> Task directions: Every line below that holds "Nursing" must be copied.

*****

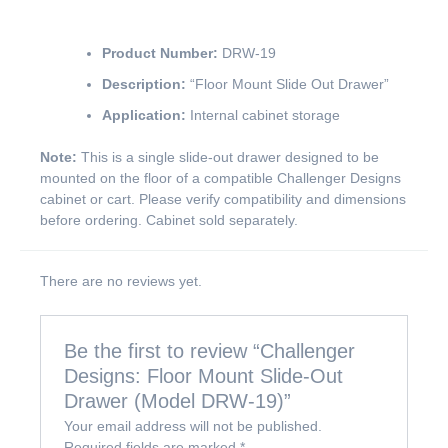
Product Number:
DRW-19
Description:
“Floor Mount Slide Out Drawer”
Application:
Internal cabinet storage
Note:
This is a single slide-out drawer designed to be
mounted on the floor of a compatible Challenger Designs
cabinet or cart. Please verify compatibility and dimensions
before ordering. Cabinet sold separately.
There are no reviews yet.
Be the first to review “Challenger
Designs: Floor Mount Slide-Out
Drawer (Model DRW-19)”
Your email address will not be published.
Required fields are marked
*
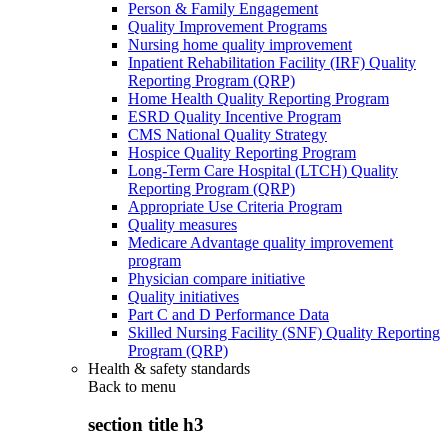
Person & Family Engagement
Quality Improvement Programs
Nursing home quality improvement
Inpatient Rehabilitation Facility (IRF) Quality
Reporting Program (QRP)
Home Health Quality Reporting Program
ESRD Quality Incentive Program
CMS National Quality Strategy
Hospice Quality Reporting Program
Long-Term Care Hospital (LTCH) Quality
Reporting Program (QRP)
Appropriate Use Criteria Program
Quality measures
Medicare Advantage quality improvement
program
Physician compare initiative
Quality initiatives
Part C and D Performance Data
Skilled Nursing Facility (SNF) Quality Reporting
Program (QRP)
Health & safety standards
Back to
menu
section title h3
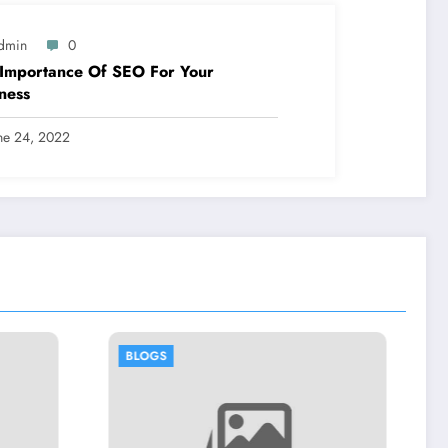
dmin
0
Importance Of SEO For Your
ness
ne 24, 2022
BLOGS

*****

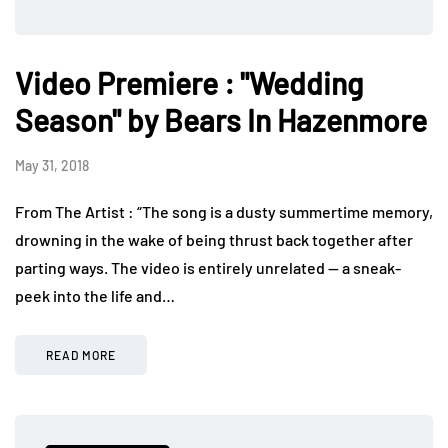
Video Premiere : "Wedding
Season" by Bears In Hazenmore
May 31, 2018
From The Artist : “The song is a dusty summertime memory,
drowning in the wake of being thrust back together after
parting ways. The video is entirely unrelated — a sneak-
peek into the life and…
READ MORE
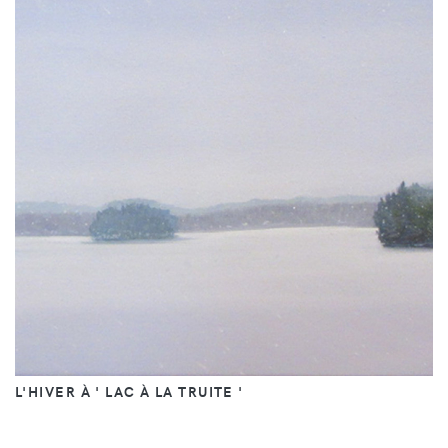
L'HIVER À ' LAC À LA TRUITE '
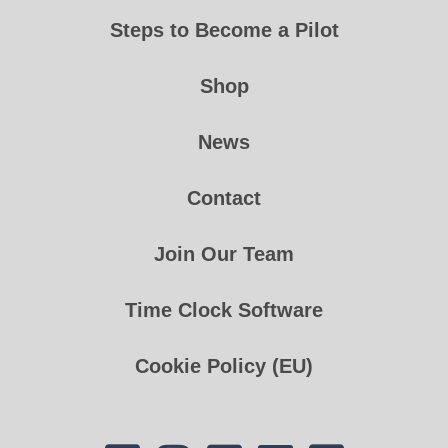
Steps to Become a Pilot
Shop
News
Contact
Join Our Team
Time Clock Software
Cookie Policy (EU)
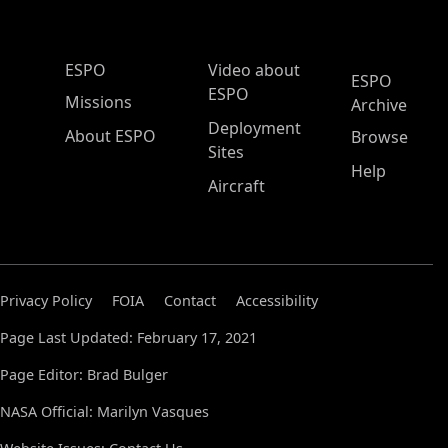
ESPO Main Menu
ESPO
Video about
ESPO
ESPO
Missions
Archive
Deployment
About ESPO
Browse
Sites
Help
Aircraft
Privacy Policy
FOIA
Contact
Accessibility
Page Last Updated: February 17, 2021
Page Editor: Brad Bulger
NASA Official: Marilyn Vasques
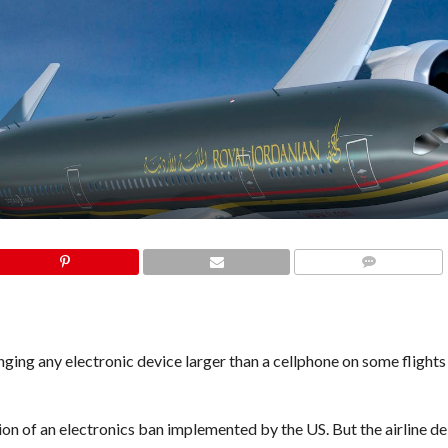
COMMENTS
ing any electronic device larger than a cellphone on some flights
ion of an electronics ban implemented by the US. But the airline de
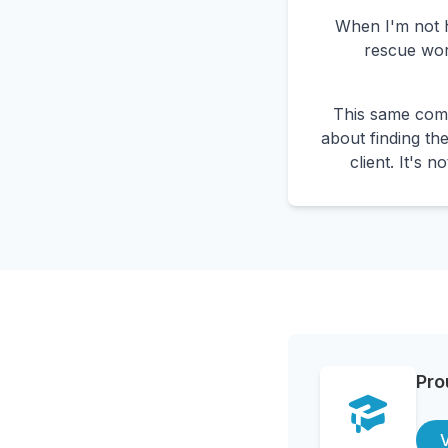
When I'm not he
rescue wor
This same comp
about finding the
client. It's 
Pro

*****

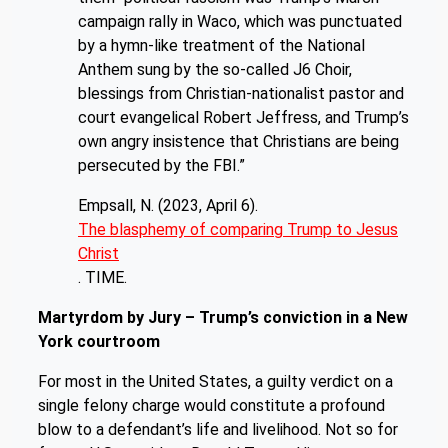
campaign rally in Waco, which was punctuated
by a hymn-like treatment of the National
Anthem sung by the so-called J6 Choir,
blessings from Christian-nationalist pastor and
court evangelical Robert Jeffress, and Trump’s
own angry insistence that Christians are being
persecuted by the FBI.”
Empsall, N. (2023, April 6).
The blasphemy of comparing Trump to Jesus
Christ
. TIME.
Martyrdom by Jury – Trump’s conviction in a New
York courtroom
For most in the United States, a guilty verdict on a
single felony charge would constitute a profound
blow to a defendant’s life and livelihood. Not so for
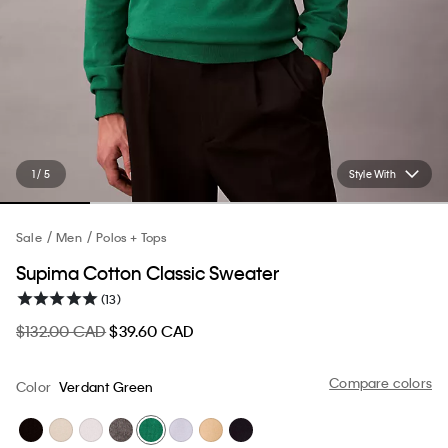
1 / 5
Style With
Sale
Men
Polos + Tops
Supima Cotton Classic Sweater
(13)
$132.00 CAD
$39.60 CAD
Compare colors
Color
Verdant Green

*****

> Your response:
Nursing home quality improvement
Skilled Nursing Facility (SNF) Quality Reporting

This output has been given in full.